Finescale Triggerfish, Paul Allen's Reef, 2014

     The water was cool and clear, just like a refreshing beverage, and I was excited to see what was around.  Immediately I saw a small linckia starfish in the sand.  There were a few butterflies and the usual surgeons on the way out.  Finally in the coral past the last swim buoy I spotted a Finescale Triggerfish.  This ghost of a trigger is not exactly rare, but uncommon enough inshore to merit a mention.  

   So as I made the turn for home, I allowed that I had seen some stuff and I was wondering if that little starfish was going to turn into the best invertebrate for the swim.  The Body Glove with a deck full of tourists pulled out and I decided to swim back on the outside of the swim buoys.  

   Near the third swim buoy I got a delightful surprise...three Bigfin Squid hanging out doing whatever they do.    Which is to say, they seem curious enough but you never see them feeding or anything else of a purposeful nature.  Unless you count them keeping an eye on you with those saucer-like peepers and swimming backwards out of spearing range, the better not to make the transition to calamari.  Mostly though, like the Dude, the squid abide.  

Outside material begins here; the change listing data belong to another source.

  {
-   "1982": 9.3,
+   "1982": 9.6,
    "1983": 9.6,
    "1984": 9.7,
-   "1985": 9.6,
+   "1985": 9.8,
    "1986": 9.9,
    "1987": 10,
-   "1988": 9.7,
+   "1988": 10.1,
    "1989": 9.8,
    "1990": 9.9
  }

Bigfin Squid courtesy of the Monterey Aquarium

  So I imagine you are wondering why I'm showing you a picture of the squid lifted from the internet as opposed to some fantastic pictures taken this morning.  Well, over the last week we have been taking note of the things we didn't bring to Hawaii.  Forgotten in a box back in Vancouver are both sets of our binoculars.  In another box is the disc reader that would permit me to transfer pictures from the water camera to the computer.  Shazbatt!

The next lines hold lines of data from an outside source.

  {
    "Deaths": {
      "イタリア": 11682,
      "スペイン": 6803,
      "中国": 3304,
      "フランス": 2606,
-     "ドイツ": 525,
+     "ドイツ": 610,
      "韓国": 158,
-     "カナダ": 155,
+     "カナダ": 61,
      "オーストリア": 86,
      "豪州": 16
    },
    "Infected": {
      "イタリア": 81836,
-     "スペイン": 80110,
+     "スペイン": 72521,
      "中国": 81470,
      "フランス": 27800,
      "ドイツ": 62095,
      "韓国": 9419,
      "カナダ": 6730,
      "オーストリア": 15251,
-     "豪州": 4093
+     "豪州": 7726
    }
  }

    Needless to say, I spent ten minutes with these friendly little cephalopods, photographing them from every angle and even taking a small movie that I'm sure you will enjoy in a week or so, when Jeff Bezos sends me a new disc reader.  

Give a squid a beverage and call him Jeffrey Lebowski.
   Two of the trio hung together.  One was slightly larger than the other.  The larger was possibly 14 inches in length, They were opalescent with brown blotches.  The third guy was smaller and more of a rich brown.  And while the duo mostly swam with their tentacle stretched out as in the picture, this guy liked to hold his tentacles down in front of his face.  It made it look like he had a silly brown beard.  

    Supposedly this camera will transmit pictures to a cell phone, but this involves steps like downloading the correct program to deal with the pictures and then a QR code to link it all up somehow.  I spent a couple hours trying to make it work , even enduring a condescending lecture on QR codes from our daughter.  Her parting advice was to find a helpful teenager. 

     It's possible that I deserve this, after all, against my will I have turned into an old fart.  But I can still go swimming and it's just possible that I can replace a toilet gasket.   Stay tuned and I'll let you know on that one in a couple weeks.

jeff

PS.  At the end of my swim I discovered that the showers and changing rooms at the foot of the pier are closed.  There was a rumor of a sewage leak.  This explains why there were so few recreational swimmers!   If you are going for the squid, you might pretend you are headed for  Ho'okena and bring a bottle of water to wash off and a sarong for changing.